(ACTIVITY)
Below are records; reproduce exactly the lines from the one that has "7. Has general" through the one that has "(b) eligible to", ends included, and nothing more.
DATA: Begin
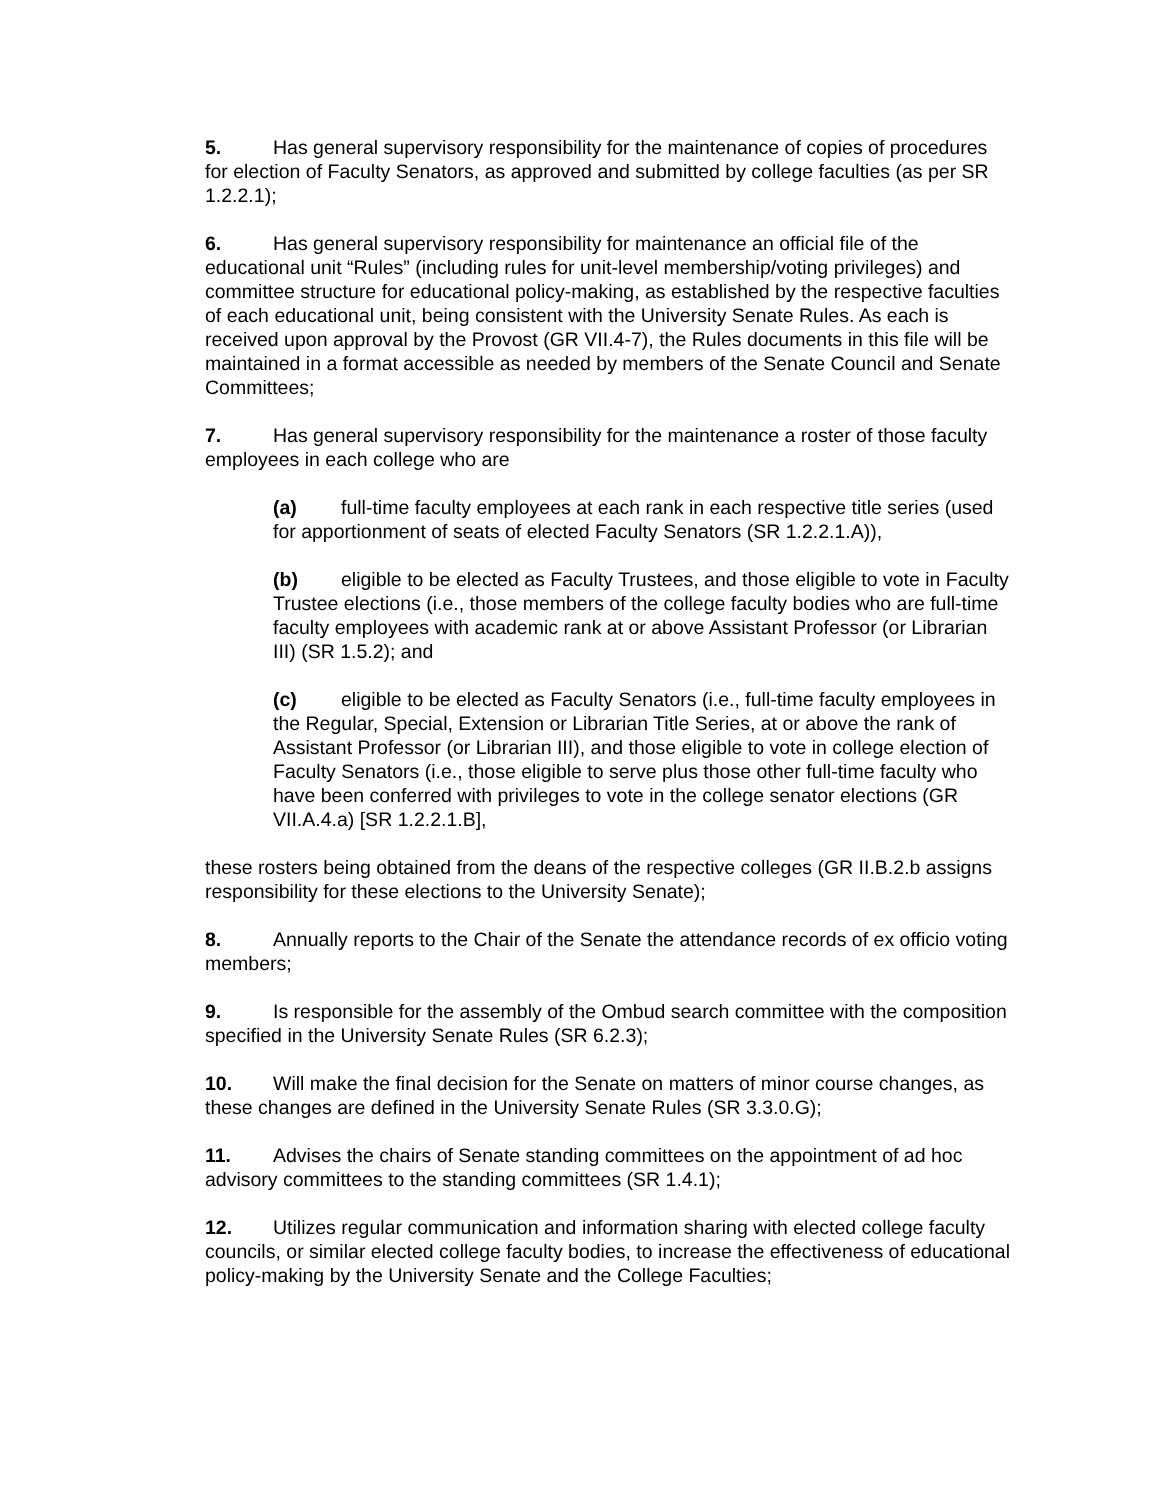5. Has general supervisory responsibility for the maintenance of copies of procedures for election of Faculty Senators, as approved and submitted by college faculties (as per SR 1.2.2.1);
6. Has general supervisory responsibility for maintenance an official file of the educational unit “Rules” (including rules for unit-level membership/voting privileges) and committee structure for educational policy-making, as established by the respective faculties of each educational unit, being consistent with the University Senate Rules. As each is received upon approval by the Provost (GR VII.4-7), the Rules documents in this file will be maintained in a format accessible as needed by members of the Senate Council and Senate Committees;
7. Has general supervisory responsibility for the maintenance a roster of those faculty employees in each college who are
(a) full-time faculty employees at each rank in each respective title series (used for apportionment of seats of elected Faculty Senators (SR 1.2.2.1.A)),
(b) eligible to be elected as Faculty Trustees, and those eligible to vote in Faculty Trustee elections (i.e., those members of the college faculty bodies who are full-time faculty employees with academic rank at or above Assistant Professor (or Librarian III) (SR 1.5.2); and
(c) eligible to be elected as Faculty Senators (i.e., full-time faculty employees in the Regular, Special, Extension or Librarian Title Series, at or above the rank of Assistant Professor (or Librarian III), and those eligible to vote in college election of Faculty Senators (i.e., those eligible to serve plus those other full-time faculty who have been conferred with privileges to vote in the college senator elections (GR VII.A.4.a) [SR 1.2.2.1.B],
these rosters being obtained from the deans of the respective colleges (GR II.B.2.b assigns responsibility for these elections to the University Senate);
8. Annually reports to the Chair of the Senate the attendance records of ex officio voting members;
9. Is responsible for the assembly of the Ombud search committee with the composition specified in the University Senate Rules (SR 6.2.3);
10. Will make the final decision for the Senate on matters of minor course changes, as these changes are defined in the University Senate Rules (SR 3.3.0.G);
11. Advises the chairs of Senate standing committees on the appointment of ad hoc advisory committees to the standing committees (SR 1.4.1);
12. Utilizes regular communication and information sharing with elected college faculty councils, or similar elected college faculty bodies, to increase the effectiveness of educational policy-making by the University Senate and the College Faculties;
DATA: End
(RESPONSE TO THE TASK)
7. Has general supervisory responsibility for the maintenance a roster of those faculty employees in each college who are
(a) full-time faculty employees at each rank in each respective title series (used for apportionment of seats of elected Faculty Senators (SR 1.2.2.1.A)),
(b) eligible to be elected as Faculty Trustees, and those eligible to vote in Faculty Trustee elections (i.e., those members of the college faculty bodies who are full-time faculty employees with academic rank at or above Assistant Professor (or Librarian III) (SR 1.5.2); and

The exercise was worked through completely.